** BRIEF **
Reproduce exactly, and only, the lines below from the one containing "X4934824Y-5392674D01*" through the one containing "X5791967Y-5516484D02*".

DATASET section start

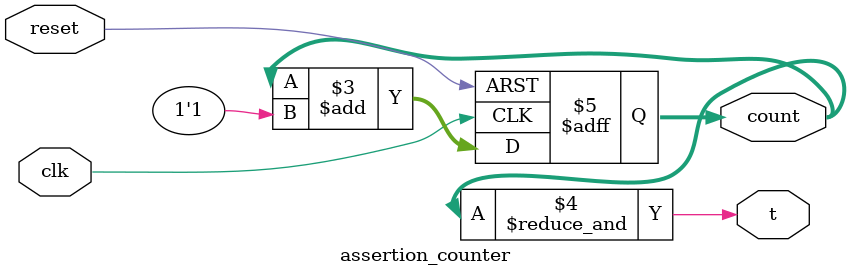
<source format=sv>
module assertion_counter(clk,reset,count,t);
input clk,reset;
output reg [3:0]count;
output t;
always @(posedge clk or negedge reset)
begin
if(!reset)
count <= 0;
else
count <= count + 1'b1;
end
assign t = &count;
endmodule
</source>
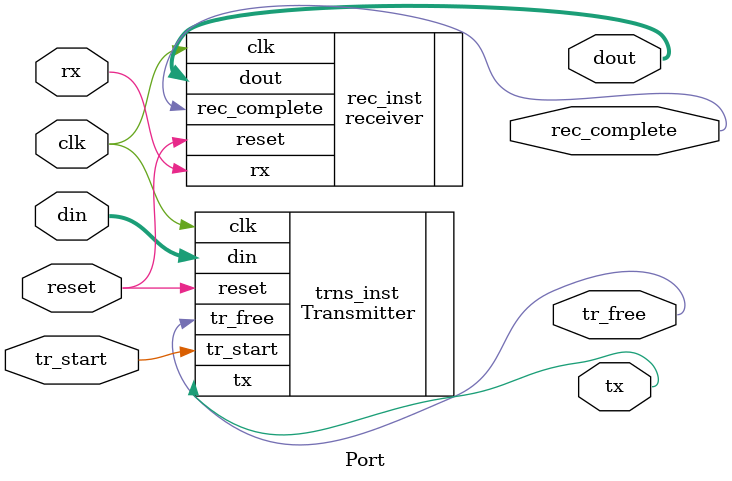
<source format=v>
`timescale 1ns / 1ps
module Port(clk, reset, tr_start, din, tr_free, tx, rec_complete, dout, rx
    );
	 
	parameter data_len = 8;
	
	input clk;
	input reset;
	input tr_start;
	input [data_len-1:0] din;
	input rx;
	
	output tr_free;
	output tx;
	output rec_complete;
	output [data_len-1:0] dout;
	
	Transmitter #(.data_len(data_len)) trns_inst (.clk(clk), .reset(reset), .din(din), .tr_start(tr_start), .tr_free(tr_free), .tx(tx));
	
	
	receiver #(.data_pack_len(data_len)) rec_inst (.clk(clk), .reset(reset), .rec_complete(rec_complete), .dout(dout), .rx(rx));


endmodule

</source>
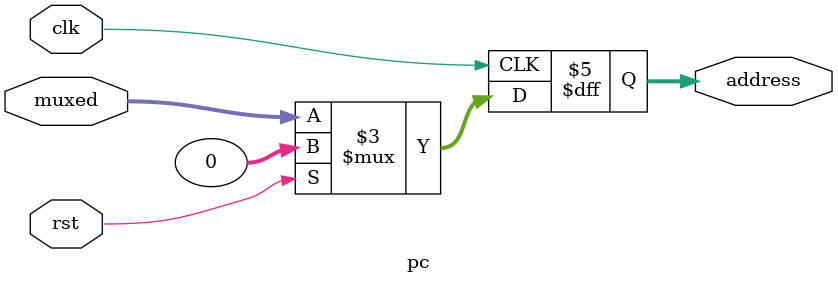
<source format=v>
module pc(muxed, address, clk, rst);
	input clk, rst;
	input [31:0] muxed;
	output reg [31:0] address;
	always@(posedge clk)begin
		if(rst)
			address = 32'd0;
		else
			address= muxed;
	end
endmodule


</source>
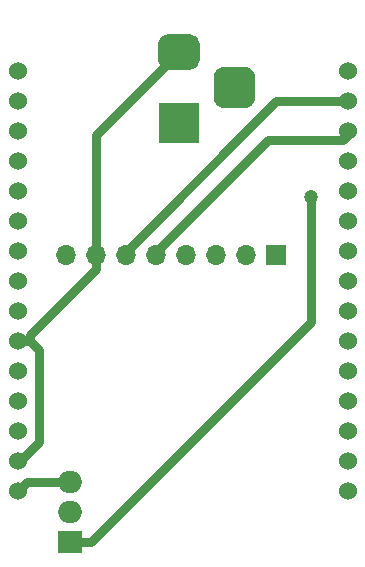
<source format=gbr>
%TF.GenerationSoftware,KiCad,Pcbnew,(5.1.6)-1*%
%TF.CreationDate,2020-11-18T20:34:03+02:00*%
%TF.ProjectId,Gesture-Control-PCB,47657374-7572-4652-9d43-6f6e74726f6c,rev?*%
%TF.SameCoordinates,Original*%
%TF.FileFunction,Copper,L2,Bot*%
%TF.FilePolarity,Positive*%
%FSLAX46Y46*%
G04 Gerber Fmt 4.6, Leading zero omitted, Abs format (unit mm)*
G04 Created by KiCad (PCBNEW (5.1.6)-1) date 2020-11-18 20:34:03*
%MOMM*%
%LPD*%
G01*
G04 APERTURE LIST*
%TA.AperFunction,ComponentPad*%
%ADD10O,2.000000X1.905000*%
%TD*%
%TA.AperFunction,ComponentPad*%
%ADD11R,2.000000X1.905000*%
%TD*%
%TA.AperFunction,ComponentPad*%
%ADD12R,3.500000X3.500000*%
%TD*%
%TA.AperFunction,ComponentPad*%
%ADD13C,1.524000*%
%TD*%
%TA.AperFunction,ComponentPad*%
%ADD14R,1.700000X1.700000*%
%TD*%
%TA.AperFunction,ComponentPad*%
%ADD15O,1.700000X1.700000*%
%TD*%
%TA.AperFunction,ViaPad*%
%ADD16C,1.200000*%
%TD*%
%TA.AperFunction,Conductor*%
%ADD17C,0.750000*%
%TD*%
G04 APERTURE END LIST*
D10*
%TO.P,U1,3*%
%TO.N,+6V*%
X91800000Y-112420000D03*
%TO.P,U1,2*%
%TO.N,GND*%
X91800000Y-114960000D03*
D11*
%TO.P,U1,1*%
%TO.N,+12V*%
X91800000Y-117500000D03*
%TD*%
D12*
%TO.P,J1,1*%
%TO.N,+12V*%
X101000000Y-82000000D03*
%TO.P,J1,2*%
%TO.N,GND*%
%TA.AperFunction,ComponentPad*%
G36*
G01*
X100000000Y-74500000D02*
X102000000Y-74500000D01*
G75*
G02*
X102750000Y-75250000I0J-750000D01*
G01*
X102750000Y-76750000D01*
G75*
G02*
X102000000Y-77500000I-750000J0D01*
G01*
X100000000Y-77500000D01*
G75*
G02*
X99250000Y-76750000I0J750000D01*
G01*
X99250000Y-75250000D01*
G75*
G02*
X100000000Y-74500000I750000J0D01*
G01*
G37*
%TD.AperFunction*%
%TO.P,J1,3*%
%TO.N,N/C*%
%TA.AperFunction,ComponentPad*%
G36*
G01*
X104825000Y-77250000D02*
X106575000Y-77250000D01*
G75*
G02*
X107450000Y-78125000I0J-875000D01*
G01*
X107450000Y-79875000D01*
G75*
G02*
X106575000Y-80750000I-875000J0D01*
G01*
X104825000Y-80750000D01*
G75*
G02*
X103950000Y-79875000I0J875000D01*
G01*
X103950000Y-78125000D01*
G75*
G02*
X104825000Y-77250000I875000J0D01*
G01*
G37*
%TD.AperFunction*%
%TD*%
D13*
%TO.P,U3,1*%
%TO.N,N/C*%
X87355001Y-77620001D03*
%TO.P,U3,2*%
X87355001Y-80160001D03*
%TO.P,U3,3*%
X87355001Y-82700001D03*
%TO.P,U3,4*%
X87355001Y-85240001D03*
%TO.P,U3,5*%
X87355001Y-87780001D03*
%TO.P,U3,6*%
X87355001Y-90320001D03*
%TO.P,U3,7*%
X87355001Y-92860001D03*
%TO.P,U3,8*%
X87355001Y-95400001D03*
%TO.P,U3,9*%
X87355001Y-97940001D03*
%TO.P,U3,10*%
%TO.N,GND*%
X87355001Y-100480001D03*
%TO.P,U3,11*%
%TO.N,+3V3*%
X87355001Y-103020001D03*
%TO.P,U3,12*%
%TO.N,N/C*%
X87355001Y-105560001D03*
%TO.P,U3,13*%
X87355001Y-108100001D03*
%TO.P,U3,14*%
%TO.N,GND*%
X87355001Y-110640001D03*
%TO.P,U3,15*%
%TO.N,+6V*%
X87355001Y-113180001D03*
%TO.P,U3,16*%
%TO.N,+3V3*%
X115295001Y-113180001D03*
%TO.P,U3,17*%
%TO.N,GND*%
X115295001Y-110640001D03*
%TO.P,U3,18*%
%TO.N,N/C*%
X115295001Y-108100001D03*
%TO.P,U3,19*%
X115295001Y-105560001D03*
%TO.P,U3,20*%
X115295001Y-103020001D03*
%TO.P,U3,21*%
X115295001Y-100480001D03*
%TO.P,U3,22*%
X115295001Y-97940001D03*
%TO.P,U3,23*%
X115295001Y-95400001D03*
%TO.P,U3,24*%
%TO.N,GND*%
X115295001Y-92860001D03*
%TO.P,U3,25*%
%TO.N,+3V3*%
X115295001Y-90320001D03*
%TO.P,U3,26*%
%TO.N,N/C*%
X115295001Y-87780001D03*
%TO.P,U3,27*%
X115295001Y-85240001D03*
%TO.P,U3,28*%
%TO.N,/SDA*%
X115295001Y-82700001D03*
%TO.P,U3,29*%
%TO.N,/SCL*%
X115295001Y-80160001D03*
%TO.P,U3,30*%
%TO.N,N/C*%
X115295001Y-77620001D03*
%TD*%
D14*
%TO.P,J2,1*%
%TO.N,N/C*%
X109200000Y-93200000D03*
D15*
%TO.P,J2,2*%
X106660000Y-93200000D03*
%TO.P,J2,3*%
X104120000Y-93200000D03*
%TO.P,J2,4*%
X101580000Y-93200000D03*
%TO.P,J2,5*%
%TO.N,/SDA*%
X99040000Y-93200000D03*
%TO.P,J2,6*%
%TO.N,/SCL*%
X96500000Y-93200000D03*
%TO.P,J2,7*%
%TO.N,GND*%
X93960000Y-93200000D03*
%TO.P,J2,8*%
%TO.N,+3V3*%
X91420000Y-93200000D03*
%TD*%
D16*
%TO.N,+12V*%
X112200000Y-88300000D03*
%TD*%
D17*
%TO.N,+12V*%
X93550000Y-117500000D02*
X91800000Y-117500000D01*
X112200000Y-98850000D02*
X93550000Y-117500000D01*
X112200000Y-88300000D02*
X112200000Y-98850000D01*
%TO.N,GND*%
X89192002Y-108981762D02*
X87533763Y-110640001D01*
X88432631Y-100480001D02*
X89192002Y-101239372D01*
X87533763Y-110640001D02*
X87355001Y-110640001D01*
X87355001Y-100480001D02*
X88432631Y-100480001D01*
X89192002Y-108192002D02*
X89192002Y-108981762D01*
X89192002Y-101239372D02*
X89192002Y-108192002D01*
X93960000Y-83040000D02*
X101000000Y-76000000D01*
X93960000Y-93200000D02*
X93960000Y-83040000D01*
X88432631Y-99929450D02*
X88432631Y-100480001D01*
X93960000Y-94402081D02*
X88432631Y-99929450D01*
X93960000Y-93200000D02*
X93960000Y-94402081D01*
%TO.N,/SDA*%
X99040000Y-92890998D02*
X99040000Y-93200000D01*
X108527998Y-83403000D02*
X99040000Y-92890998D01*
X114897000Y-83403000D02*
X108527998Y-83403000D01*
X115295001Y-83004999D02*
X114897000Y-83403000D01*
X115295001Y-82700001D02*
X115295001Y-83004999D01*
%TO.N,/SCL*%
X109230997Y-80160001D02*
X115295001Y-80160001D01*
X96500000Y-92890998D02*
X109230997Y-80160001D01*
X96500000Y-93200000D02*
X96500000Y-92890998D01*
%TO.N,+6V*%
X88115002Y-112420000D02*
X91800000Y-112420000D01*
X87355001Y-113180001D02*
X88115002Y-112420000D01*
%TD*%
M02*

</source>
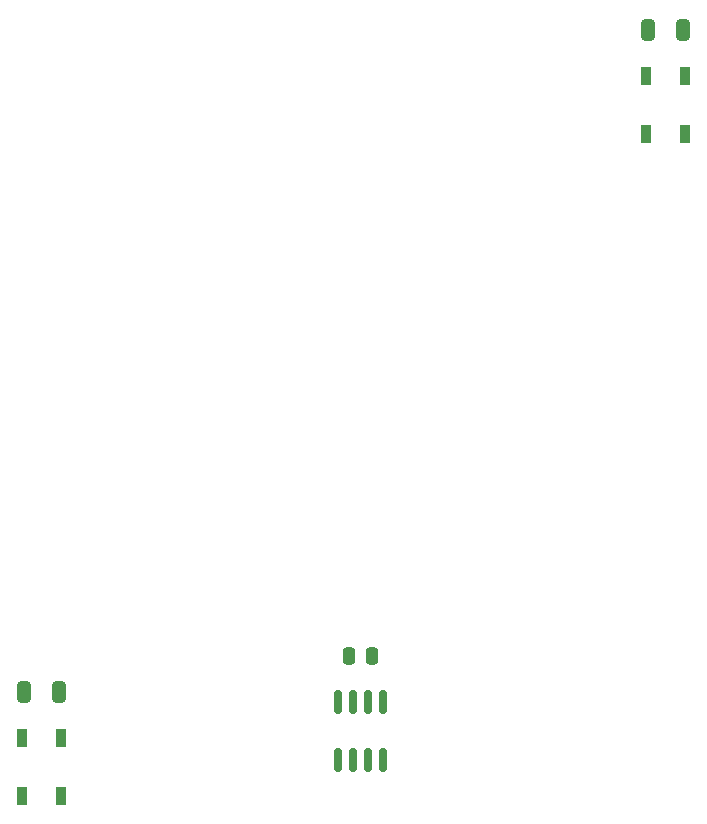
<source format=gbr>
%TF.GenerationSoftware,KiCad,Pcbnew,8.0.7*%
%TF.CreationDate,2025-07-10T17:57:33-04:00*%
%TF.ProjectId,_autosave-Hexapod V2,5f617574-6f73-4617-9665-2d4865786170,rev?*%
%TF.SameCoordinates,Original*%
%TF.FileFunction,Paste,Top*%
%TF.FilePolarity,Positive*%
%FSLAX46Y46*%
G04 Gerber Fmt 4.6, Leading zero omitted, Abs format (unit mm)*
G04 Created by KiCad (PCBNEW 8.0.7) date 2025-07-10 17:57:33*
%MOMM*%
%LPD*%
G01*
G04 APERTURE LIST*
G04 Aperture macros list*
%AMRoundRect*
0 Rectangle with rounded corners*
0 $1 Rounding radius*
0 $2 $3 $4 $5 $6 $7 $8 $9 X,Y pos of 4 corners*
0 Add a 4 corners polygon primitive as box body*
4,1,4,$2,$3,$4,$5,$6,$7,$8,$9,$2,$3,0*
0 Add four circle primitives for the rounded corners*
1,1,$1+$1,$2,$3*
1,1,$1+$1,$4,$5*
1,1,$1+$1,$6,$7*
1,1,$1+$1,$8,$9*
0 Add four rect primitives between the rounded corners*
20,1,$1+$1,$2,$3,$4,$5,0*
20,1,$1+$1,$4,$5,$6,$7,0*
20,1,$1+$1,$6,$7,$8,$9,0*
20,1,$1+$1,$8,$9,$2,$3,0*%
G04 Aperture macros list end*
%ADD10RoundRect,0.090000X-0.360000X0.660000X-0.360000X-0.660000X0.360000X-0.660000X0.360000X0.660000X0*%
%ADD11RoundRect,0.250000X0.325000X0.650000X-0.325000X0.650000X-0.325000X-0.650000X0.325000X-0.650000X0*%
%ADD12RoundRect,0.150000X0.150000X-0.825000X0.150000X0.825000X-0.150000X0.825000X-0.150000X-0.825000X0*%
%ADD13RoundRect,0.250000X-0.250000X-0.475000X0.250000X-0.475000X0.250000X0.475000X-0.250000X0.475000X0*%
G04 APERTURE END LIST*
D10*
%TO.C,Hexapod*%
X190965000Y-63570000D03*
X187665000Y-63570000D03*
X187665000Y-68470000D03*
X190965000Y-68470000D03*
%TD*%
D11*
%TO.C,C1*%
X190790000Y-59670000D03*
X187840000Y-59670000D03*
%TD*%
D10*
%TO.C,Battery*%
X138150000Y-119550000D03*
X134850000Y-119550000D03*
X134850000Y-124450000D03*
X138150000Y-124450000D03*
%TD*%
D12*
%TO.C,U3*%
X161595000Y-121475000D03*
X162865000Y-121475000D03*
X164135000Y-121475000D03*
X165405000Y-121475000D03*
X165405000Y-116525000D03*
X164135000Y-116525000D03*
X162865000Y-116525000D03*
X161595000Y-116525000D03*
%TD*%
D13*
%TO.C,C6*%
X162550000Y-112650000D03*
X164450000Y-112650000D03*
%TD*%
D11*
%TO.C,C2*%
X137975000Y-115650000D03*
X135025000Y-115650000D03*
%TD*%
M02*

</source>
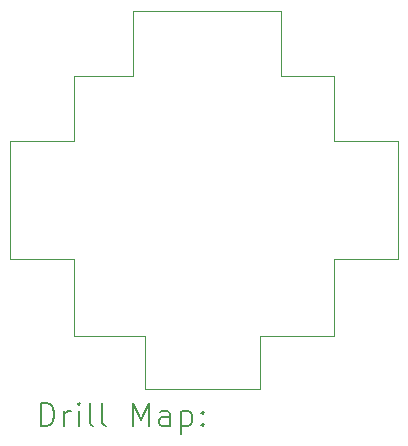
<source format=gbr>
%TF.GenerationSoftware,KiCad,Pcbnew,8.0.5*%
%TF.CreationDate,2024-09-21T18:14:26+02:00*%
%TF.ProjectId,KorryLargePCB_SMD,4b6f7272-794c-4617-9267-655043425f53,rev?*%
%TF.SameCoordinates,Original*%
%TF.FileFunction,Drillmap*%
%TF.FilePolarity,Positive*%
%FSLAX45Y45*%
G04 Gerber Fmt 4.5, Leading zero omitted, Abs format (unit mm)*
G04 Created by KiCad (PCBNEW 8.0.5) date 2024-09-21 18:14:26*
%MOMM*%
%LPD*%
G01*
G04 APERTURE LIST*
%ADD10C,0.100000*%
%ADD11C,0.200000*%
G04 APERTURE END LIST*
D10*
X5000000Y-2550000D02*
X5500000Y-2550000D01*
X5500000Y-2000000D02*
X5500000Y-2550000D01*
X7200000Y-4100000D02*
X7200000Y-4750000D01*
X4460000Y-3100000D02*
X5000000Y-3100000D01*
X7740000Y-4100000D02*
X7740000Y-3100000D01*
X5000000Y-4750000D02*
X5000000Y-4100000D01*
X5000000Y-3100000D02*
X5000000Y-2550000D01*
X7200000Y-3100000D02*
X7200000Y-2550000D01*
X6575000Y-5200000D02*
X6575000Y-4750000D01*
X6750000Y-2000000D02*
X6750000Y-2550000D01*
X6575000Y-4750000D02*
X7200000Y-4750000D01*
X5000000Y-4750000D02*
X5600000Y-4750000D01*
X7200000Y-4100000D02*
X7740000Y-4100000D01*
X6575000Y-5200000D02*
X5600000Y-5200000D01*
X5000000Y-4100000D02*
X4460000Y-4100000D01*
X7740000Y-3100000D02*
X7200000Y-3100000D01*
X5600000Y-5200000D02*
X5600000Y-4750000D01*
X4460000Y-4100000D02*
X4460000Y-3100000D01*
X7200000Y-2550000D02*
X6750000Y-2550000D01*
X5500000Y-2000000D02*
X6750000Y-2000000D01*
D11*
X4715777Y-5516484D02*
X4715777Y-5316484D01*
X4715777Y-5316484D02*
X4763396Y-5316484D01*
X4763396Y-5316484D02*
X4791967Y-5326008D01*
X4791967Y-5326008D02*
X4811015Y-5345055D01*
X4811015Y-5345055D02*
X4820539Y-5364103D01*
X4820539Y-5364103D02*
X4830063Y-5402198D01*
X4830063Y-5402198D02*
X4830063Y-5430770D01*
X4830063Y-5430770D02*
X4820539Y-5468865D01*
X4820539Y-5468865D02*
X4811015Y-5487912D01*
X4811015Y-5487912D02*
X4791967Y-5506960D01*
X4791967Y-5506960D02*
X4763396Y-5516484D01*
X4763396Y-5516484D02*
X4715777Y-5516484D01*
X4915777Y-5516484D02*
X4915777Y-5383150D01*
X4915777Y-5421246D02*
X4925301Y-5402198D01*
X4925301Y-5402198D02*
X4934824Y-5392674D01*
X4934824Y-5392674D02*
X4953872Y-5383150D01*
X4953872Y-5383150D02*
X4972920Y-5383150D01*
X5039586Y-5516484D02*
X5039586Y-5383150D01*
X5039586Y-5316484D02*
X5030063Y-5326008D01*
X5030063Y-5326008D02*
X5039586Y-5335531D01*
X5039586Y-5335531D02*
X5049110Y-5326008D01*
X5049110Y-5326008D02*
X5039586Y-5316484D01*
X5039586Y-5316484D02*
X5039586Y-5335531D01*
X5163396Y-5516484D02*
X5144348Y-5506960D01*
X5144348Y-5506960D02*
X5134824Y-5487912D01*
X5134824Y-5487912D02*
X5134824Y-5316484D01*
X5268158Y-5516484D02*
X5249110Y-5506960D01*
X5249110Y-5506960D02*
X5239586Y-5487912D01*
X5239586Y-5487912D02*
X5239586Y-5316484D01*
X5496729Y-5516484D02*
X5496729Y-5316484D01*
X5496729Y-5316484D02*
X5563396Y-5459341D01*
X5563396Y-5459341D02*
X5630062Y-5316484D01*
X5630062Y-5316484D02*
X5630062Y-5516484D01*
X5811015Y-5516484D02*
X5811015Y-5411722D01*
X5811015Y-5411722D02*
X5801491Y-5392674D01*
X5801491Y-5392674D02*
X5782443Y-5383150D01*
X5782443Y-5383150D02*
X5744348Y-5383150D01*
X5744348Y-5383150D02*
X5725301Y-5392674D01*
X5811015Y-5506960D02*
X5791967Y-5516484D01*
X5791967Y-5516484D02*
X5744348Y-5516484D01*
X5744348Y-5516484D02*
X5725301Y-5506960D01*
X5725301Y-5506960D02*
X5715777Y-5487912D01*
X5715777Y-5487912D02*
X5715777Y-5468865D01*
X5715777Y-5468865D02*
X5725301Y-5449817D01*
X5725301Y-5449817D02*
X5744348Y-5440293D01*
X5744348Y-5440293D02*
X5791967Y-5440293D01*
X5791967Y-5440293D02*
X5811015Y-5430770D01*
X5906253Y-5383150D02*
X5906253Y-5583150D01*
X5906253Y-5392674D02*
X5925301Y-5383150D01*
X5925301Y-5383150D02*
X5963396Y-5383150D01*
X5963396Y-5383150D02*
X5982443Y-5392674D01*
X5982443Y-5392674D02*
X5991967Y-5402198D01*
X5991967Y-5402198D02*
X6001491Y-5421246D01*
X6001491Y-5421246D02*
X6001491Y-5478389D01*
X6001491Y-5478389D02*
X5991967Y-5497436D01*
X5991967Y-5497436D02*
X5982443Y-5506960D01*
X5982443Y-5506960D02*
X5963396Y-5516484D01*
X5963396Y-5516484D02*
X5925301Y-5516484D01*
X5925301Y-5516484D02*
X5906253Y-5506960D01*
X6087205Y-5497436D02*
X6096729Y-5506960D01*
X6096729Y-5506960D02*
X6087205Y-5516484D01*
X6087205Y-5516484D02*
X6077682Y-5506960D01*
X6077682Y-5506960D02*
X6087205Y-5497436D01*
X6087205Y-5497436D02*
X6087205Y-5516484D01*
X6087205Y-5392674D02*
X6096729Y-5402198D01*
X6096729Y-5402198D02*
X6087205Y-5411722D01*
X6087205Y-5411722D02*
X6077682Y-5402198D01*
X6077682Y-5402198D02*
X6087205Y-5392674D01*
X6087205Y-5392674D02*
X6087205Y-5411722D01*
M02*

</source>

DATASET section end

** YOUR RESPONSE **
X4934824Y-5392674D01*
X4934824Y-5392674D02*
X4953872Y-5383150D01*
X4953872Y-5383150D02*
X4972920Y-5383150D01*
X5039586Y-5516484D02*
X5039586Y-5383150D01*
X5039586Y-5316484D02*
X5030063Y-5326008D01*
X5030063Y-5326008D02*
X5039586Y-5335531D01*
X5039586Y-5335531D02*
X5049110Y-5326008D01*
X5049110Y-5326008D02*
X5039586Y-5316484D01*
X5039586Y-5316484D02*
X5039586Y-5335531D01*
X5163396Y-5516484D02*
X5144348Y-5506960D01*
X5144348Y-5506960D02*
X5134824Y-5487912D01*
X5134824Y-5487912D02*
X5134824Y-5316484D01*
X5268158Y-5516484D02*
X5249110Y-5506960D01*
X5249110Y-5506960D02*
X5239586Y-5487912D01*
X5239586Y-5487912D02*
X5239586Y-5316484D01*
X5496729Y-5516484D02*
X5496729Y-5316484D01*
X5496729Y-5316484D02*
X5563396Y-5459341D01*
X5563396Y-5459341D02*
X5630062Y-5316484D01*
X5630062Y-5316484D02*
X5630062Y-5516484D01*
X5811015Y-5516484D02*
X5811015Y-5411722D01*
X5811015Y-5411722D02*
X5801491Y-5392674D01*
X5801491Y-5392674D02*
X5782443Y-5383150D01*
X5782443Y-5383150D02*
X5744348Y-5383150D01*
X5744348Y-5383150D02*
X5725301Y-5392674D01*
X5811015Y-5506960D02*
X5791967Y-5516484D01*
X5791967Y-5516484D02*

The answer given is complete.